# SOURCE EXTRACT
The question of how to navigate a culinary program through a pandemic was not one the staff of The Institute for the Culinary Arts at Metropolitan Community College had ever expected to encounter. As the question forced itself upon them this spring, they proved themselves adaptable in transitioning from in-person lectures and demonstrations to operating classes online.
“The people that have transitioned the best were the faculty,” said Brian O’Malley, Associate Dean of Culinary Hospitality and Horticulture. “Now they are putting it on their backs and running. Metro is not afraid of online, but the hands-on folks, us and the trades, have avoided it because it seems harder to deliver and less valuable. We have been proven wrong on both fronts. It has not been any more difficult than normal and students are able to learn a great deal.”
The new online lessons are completed in a video format where students watch their instructors in real time and can ask the instructor questions during the demonstration while receiving immediate live feedback. The instructors can also better understand the perspective of the students through their video feedback monitors. This perspective shift has helped instructors see through the student’s lens and adjust their teaching methods to include more helpful visuals for the students.
Some values can be difficult for the faculty to assess online, such as the smell of how quickly butter is melting, so the faculty reduced its lessons to the more critical components and will continue completing practicum tests in-person with only 2-3 students in the kitchen at a time. The school will continue to monitor students’ progress and re-evaluate what continuing online classes will look like in the future.
Several instructors have changed the way they run their classes to include more time for students to ask questions and work together. “In our World Cuisine class, the instructor has curated a playlist rather than him lecturing,” said O’Malley. “He is able to share a video to watch instead of a 2-hour lecture. This is a chance for everyone to watch the same content and look at it together.”
There will always be things students miss about meeting in person. “One of the things that students get out of being here is we [faculty] are here.” O’Malley explained how those “water cooler moments” have always given students an opportunity to collaborate with others and grow together. The instructors will have virtual office hours where students can pop in and ask questions. These office hours work similar to how instructors already had time for students to visit their desks for questions about lessons and homework.
An additional resource for students is the online weekly Town Hall. This space is for non-classroom conversation about what is happening with anything from financial aid to fall schedules. This resource allows students to save their personal issues for time outside of the classroom where their specific concerns can be fully heard.

# RAW DATA
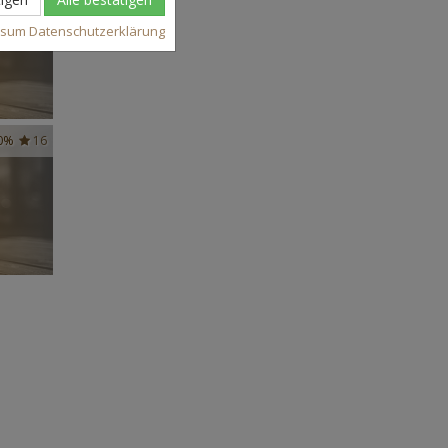
ssum
Datenschutzerklärung
0%
16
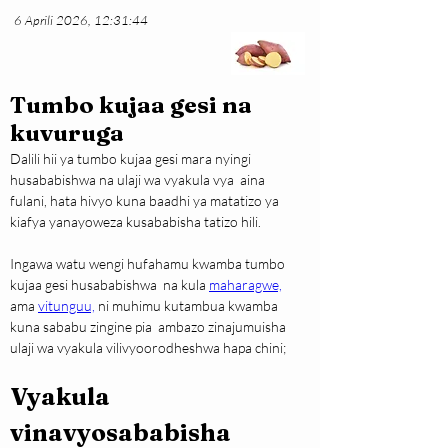
6 Aprili 2026, 12:31:44
Tumbo kujaa gesi na
kuvuruga
Dalili hii ya tumbo kujaa gesi mara nyingi 
husababishwa na ulaji wa vyakula vya  aina 
fulani, hata hivyo kuna baadhi ya matatizo ya 
kiafya yanayoweza kusababisha tatizo hili.
Ingawa watu wengi hufahamu kwamba tumbo 
kujaa gesi husababishwa  na kula 
maharagwe,
ama 
vitunguu,
ni muhimu kutambua kwamba 
kuna sababu zingine pia  ambazo zinajumuisha 
ulaji wa vyakula vilivyoorodheshwa hapa chini;
Vyakula 
vinavyosababisha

# YOUR OBJECTIVE
Translate this sentence from the culinary program article into Spanish: "An additional resource for students is the online weekly Town Hall." The listing comes from a different source than the culinary program article.

# ANSWER TO THIS EXERCISE
Un recurso adicional para los estudiantes es el Town Hall semanal en línea.